The beginnings of the present Lower Gardens occurred in 1859 when the Meyrick Estate granted a lease to the Bournemouth Improvement Commissioners to develop public pleasure grounds between The Square and the sea. Footpaths were laid and in 1871 a competition was run, won by Philip Tree, to design these new gardens. Flowerbeds and fencing, paths and promenades were constructed so that by March 1873, the former meadows had been opened as public pleasure gardens.

In 1875 three ornamental bridges were erected over the stream, replacing crude planks hitherto used. A rustic bandstand was built in 1884 and a large fountain added in the 1890s. Electric lighting was installed in 1899 so that visitors could enjoy their evening strolls.
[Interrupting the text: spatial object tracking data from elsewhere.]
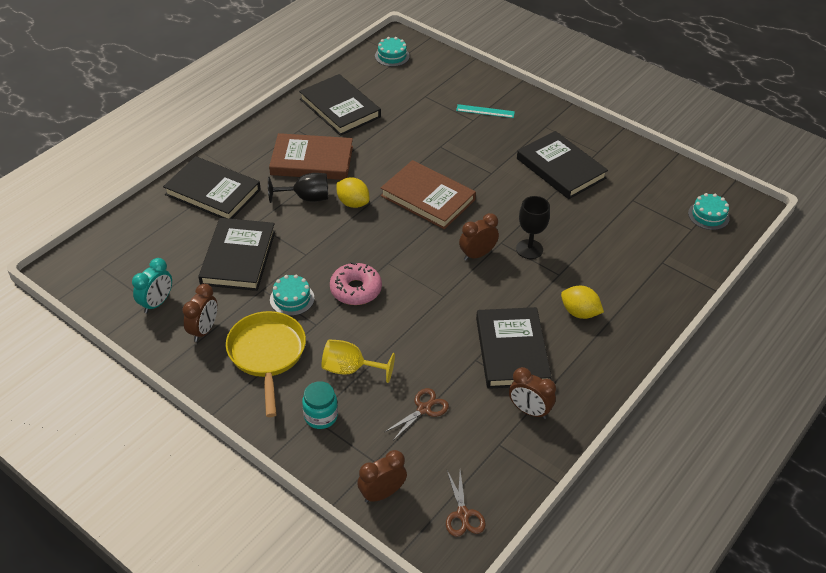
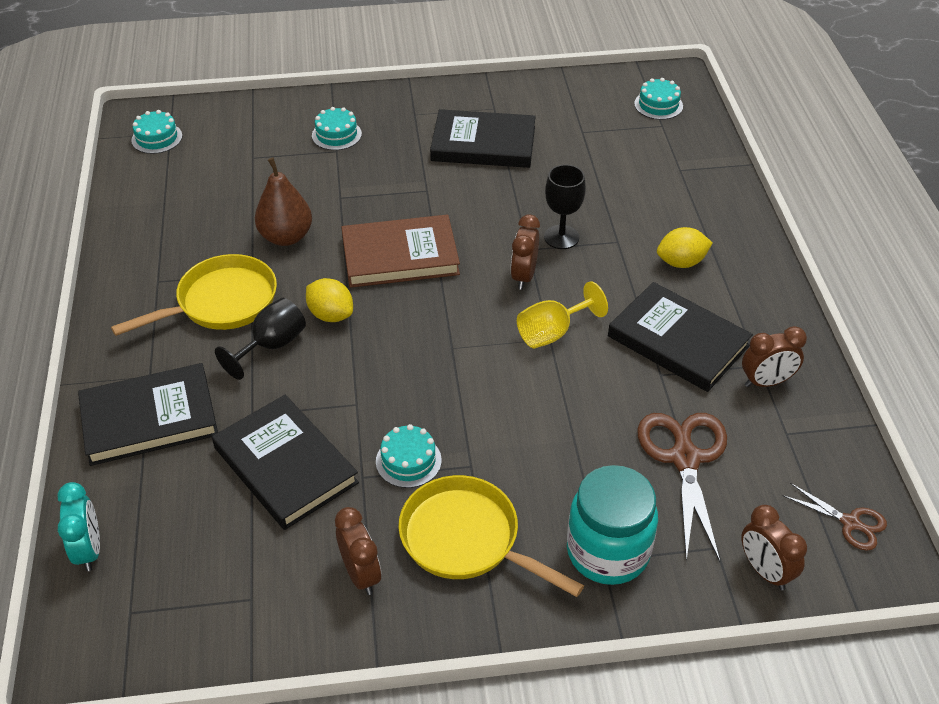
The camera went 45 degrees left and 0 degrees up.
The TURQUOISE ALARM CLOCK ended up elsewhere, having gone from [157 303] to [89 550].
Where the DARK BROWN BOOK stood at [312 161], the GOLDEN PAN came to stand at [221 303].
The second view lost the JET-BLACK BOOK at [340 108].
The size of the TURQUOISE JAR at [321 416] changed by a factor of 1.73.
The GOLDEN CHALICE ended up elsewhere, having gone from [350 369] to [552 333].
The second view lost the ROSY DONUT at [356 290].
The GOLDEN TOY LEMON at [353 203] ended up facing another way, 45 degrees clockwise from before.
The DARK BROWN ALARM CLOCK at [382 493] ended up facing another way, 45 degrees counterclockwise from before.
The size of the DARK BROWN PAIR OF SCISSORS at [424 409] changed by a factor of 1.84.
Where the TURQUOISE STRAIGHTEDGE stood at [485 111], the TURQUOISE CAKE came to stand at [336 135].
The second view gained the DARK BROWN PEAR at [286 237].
An attractive rockery and series of waterfalls were created in 1930 alongside the then new Pavilion. A putting green opened in 1931 and the present bandstand was built in 1933.
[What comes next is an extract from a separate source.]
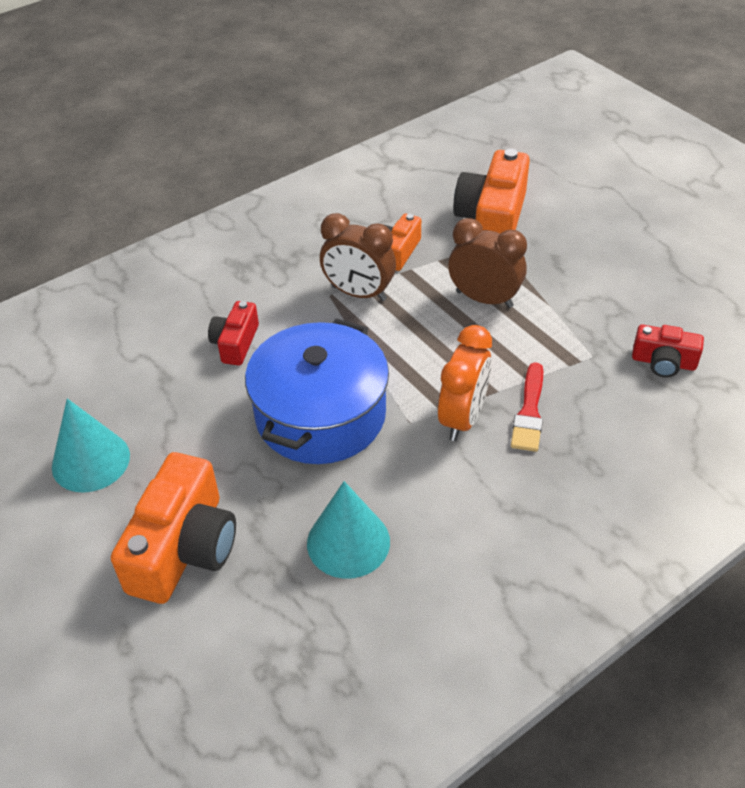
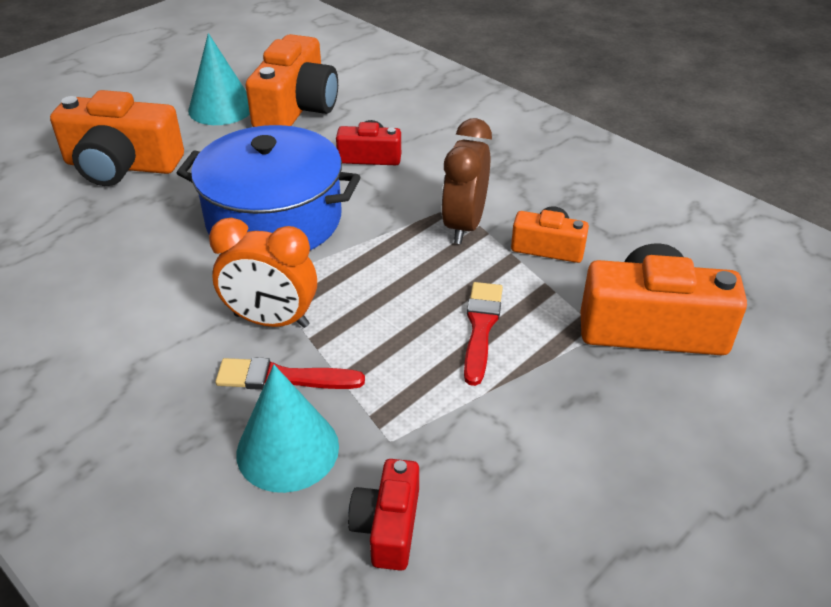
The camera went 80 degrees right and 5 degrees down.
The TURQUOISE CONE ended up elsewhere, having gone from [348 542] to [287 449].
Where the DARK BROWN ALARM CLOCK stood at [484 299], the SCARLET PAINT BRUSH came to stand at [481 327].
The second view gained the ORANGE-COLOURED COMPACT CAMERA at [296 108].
The Bournemouth Balloon was put on the site of the former fountain and began operation in 1998. It’s officially classified as an aircraft (G-CFBF) and 28 passengers can be carried on each flight up to a height of 492ft (150m).

Peter Kazmierczak, Senior Heritage Librarian, Bournemouth Libraries

Russell Cotes Museum


Thursday 6 September 2012

Sea bathing in Bournemouth

Bournemouth Sea Front Trail
Sea bathing in the eighteenth and early nineteenth century did not mean swimming. Few people knew how to swim; indeed modern swimming strokes had not yet been invented. The practice of sea bathing involved being immersed or 'dipped' into the sea. The bathing machine was devised in the eighteenth century to afford persons of quality some modesty and protection from prying eyes as they negotiated their way into the water. The prospective bather would wait for a machine to be drawn up the beach, usually by a pony. He or she would enter the machine and dress down to a simple gown while the attendant wheeled them into the shallows. They would then help the bather down the steps and into the water for perhaps half a dozen short spells before driving them back up the beach. The process was highly ritualised and would probably be followed by further ablutions inside the public baths.
Picture - Bournemouth Libraries. Text - Andrew Emery

Bathing Machines in Bournemouth

Bournemouth Sea Front Trail
First mention of bathing machines in Bournemouth dtaes back to 1826 in connection with Tregonwell's Mansion. By 1831 there were at least three bathing machines available for hire. By 1874 the beach was 'amply provided for by a goodly number of bathing machines' located between the East Cliff Zig-Zag, or Steps Chine, as it was then known, and Joseph Steps, of the West Cliff Zig-Zag today.